A Lille, cette maladie a fait l'objet d'une enquête approfondie, suite à un rapport alarmant de l'inspection du travail. Plus grave, selon Bernard Lorreyte, les agents ne supportent plus le manque de reconnaissance de leur hiérarchie : « Ils n'ont plus de repères, ce qui entraîne des cas de dépression et de l'absentéisme. » Pour ce fin connaisseur de la fonction publique territoriale, ce mal-être pro- vient, en partie, d'un déficit managérial.

« Bien souvent, les managers se révèlent incapables de traiter les conflits », tranche Michel Le Lann. « Plus géné- ralement, la déconcentration de la fonction RH en direction des managers est l'autre grand chantier de la GRH », affirme Bernard Lorreyte.

Formation des cadres

Toutefois, les pratiques de management évoluent.

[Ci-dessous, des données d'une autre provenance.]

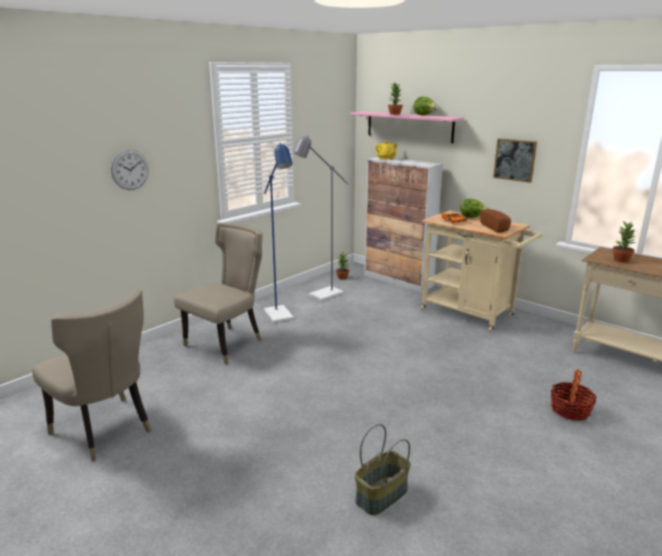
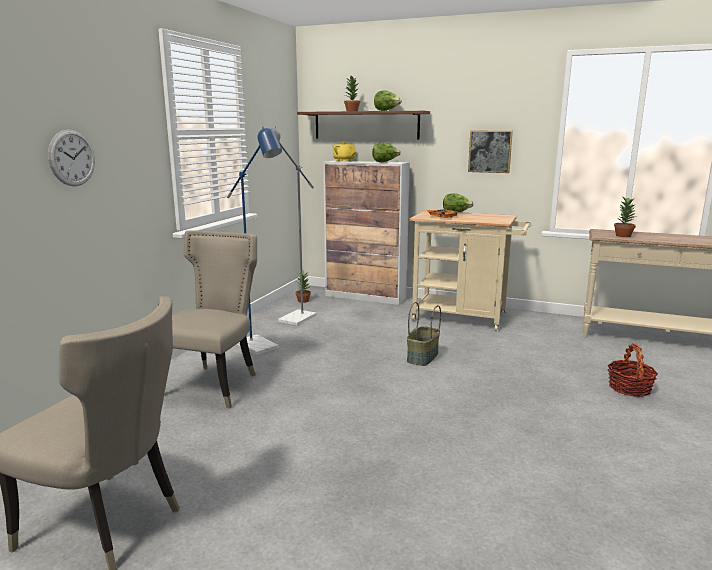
camera: 20 degrees left, 5 degrees down
pink shelf [350,111,464,143] -> brown shelf [297,111,430,139]
basket [355,424,411,516] -> basket moved to [407,302,441,366]
bread [480,209,511,233] -> none
none -> lettuce [372,142,401,162]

L'évaluation et la détermination des objectifs font, aujourd'hui, partie des missions courantes du manager. Et les collectivités n'hésitent plus à investir dans la formation de leurs cadres. Véronique Riffault, responsable de la GRH à la ville de Clermont-Ferrand, leur consacre, chaque année, des séminaires pour « façonner une culture managériale ».

Par ailleurs, les DRH se sont progressivement outillés. La percée des NTIC les aide à mieux se concentrer sur les enjeux. « Les pratiques RH se rapprochent de celles du secteur privé », constate Stéphane Hocquet, consultant chez Algoé. « Il est fréquent, observe Jean-Pierre Mandeville, de l'Enact d'Angers, que les DRH participent au comité de direction. Ils ont de moins en moins cette vision statutaire de leur métier. » Ont-ils vraiment le choix ?

L'essentiel

1 Pour les DRH de la fonction publique territoriale, le projet de loi Raffarin sur la décentralisation risque d'accélérer les phénomènes de concurrence entre collectivités locales et, du même coup, de creuser les disparités.

2 Dans les villes, départements ou régions, les DRH doivent gérer le problème colossal des départs. D'ici à 2016, un fonctionnaire territorial sur deux sera parti en retraite.

3 Des budgets de plus en plus contraignants, l'absence de relais chez les managers et l'augmentation des conflits en interne sont, actuellement, les autres défis à relever pour la fonction RH.

La fonction publique en chiffres

La fonction publique territoriale emploie 1 619 000 agents répartis au sein de 26 conseils régionaux, 100 conseils généraux, 36 773 communes.

A titre de comparaison, la fonction publique de l'Etat regroupe 3 500 000 agents, tandis que la fonction publique hospitalière en emploie 810 000.

Les fonctionnaires territoriaux représentent 8 % de la population active et 27 % de la fonction publique. Ils se partagent quelque 270 métiers répartis en 57 cadres d'emploi et 8 filières (administrative, technique, culturelle, sportive, sanitaire et sociale, animation, police municipale, sapeurs-pompiers).